INCB officials rapped Italy, Luxembourg, Portugal and Spain for decriminalising the cultivation and possession of cannabis for personal use, in the board's annual report published in Vienna today.

And it slammed the Netherlands, where cannabis is on sale for recreational use in coffee-shops, as well as draft Swiss legislation, which it sees as a move towards legalising cannabis, for breaching UN conventions.

The trend towards a more liberal attitude to cannabis and its legislation "undermines international law", INCB President Hamid Ghodse told a press conference.

Ghodse listed the health risks cannabis causes, which include madness, cancer, and damage to a number of organs in the body.

"All efforts to control the world drug problem will fail unless there is universal commitment and true implementation of the provisions of the treaties," the report said.

To change the convention the countries would have to offer the World Health Organisation evidence that cannabis was not harmful so that it would be removed from its list of controlled drugs, officials explained.

March 2 - Vermont's Times Argus reports: A House committee has approved a bill that would decriminalize growing, possessing and using marijuana for patients suffering from certain medical conditions if they obtain a doctor's note. By a 5-4 vote, the House Judiciary Committee Friday passed H645, which allows marijuana use under strictly regulated conditions.

"This is a tremendous victory for patients suffering from serious illnesses," said Rep. David Zuckerman, P-Burlington, the bill's chief supporter. "We're one step closer to ensuring that patients won't face arrest and imprisonment for the simple act of taking their medicine."

March 4 - Oregon's Register-Guard reports: Mohammad Gul, tattered shoes planted in the mud, will keep a close watch on his two little acres in the coming weeks, waiting for the buds to bloom.

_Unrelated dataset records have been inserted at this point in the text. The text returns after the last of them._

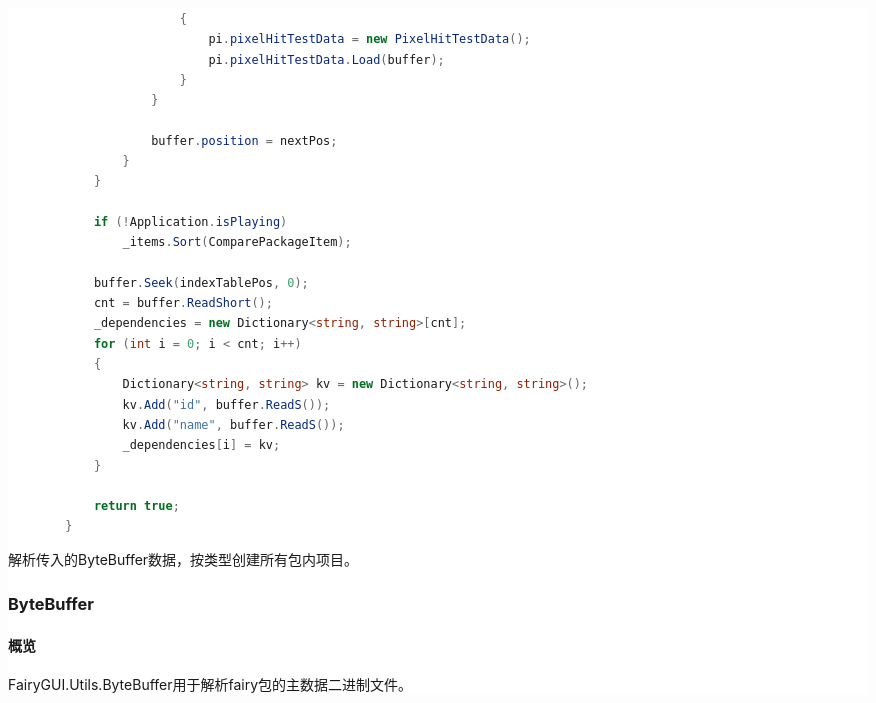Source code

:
 ```c#
						{
							pi.pixelHitTestData = new PixelHitTestData();
							pi.pixelHitTestData.Load(buffer);
						}
					}

					buffer.position = nextPos;
				}
			}

			if (!Application.isPlaying)
				_items.Sort(ComparePackageItem);

			buffer.Seek(indexTablePos, 0);
			cnt = buffer.ReadShort();
			_dependencies = new Dictionary<string, string>[cnt];
			for (int i = 0; i < cnt; i++)
			{
				Dictionary<string, string> kv = new Dictionary<string, string>();
				kv.Add("id", buffer.ReadS());
				kv.Add("name", buffer.ReadS());
				_dependencies[i] = kv;
			}

			return true;
		}
```

解析传入的ByteBuffer数据，按类型创建所有包内项目。

### ByteBuffer

#### 概览

FairyGUI.Utils.ByteBuffer用于解析fairy包的主数据二进制文件。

He won't be alone.

Five hundred miles up, racing silently through space, U.S. reconnaissance satellites will be watching, too, camera eyes cocked for the first signs of vivid red, the flowering of opium poppies.

Here on the edge of Afghanistan's Desert of Death and on east and north across this deeply poor land, the deadly narcotic is again the raw material of life and livelihood for hundreds of thousands of people.

"All my land is in poppy. I've grown it for 30 years," Mohammad Gul said. "Every year except one."

That one was last year, when the Taliban, the Muslim zealots who ruled most of Afghanistan, banned poppy growing as un-Islamic.

Now the Taliban have been scattered to the harsh Afghan hills, ousted from power in a lightning-fast, U.S.-led war, and the United States and its allies, including the new Afghan regime of Hamid Karzai, have inherited the dilemmas of the land of poppy.

Mohammad Gul, who sowed his seeds as he saw the old regime fall, is thankful.

"We hear that this government's a good one, not cruel like the Taliban," he told a visitor. "They banned our poppy. I don't think this new government will come and tear up our crops."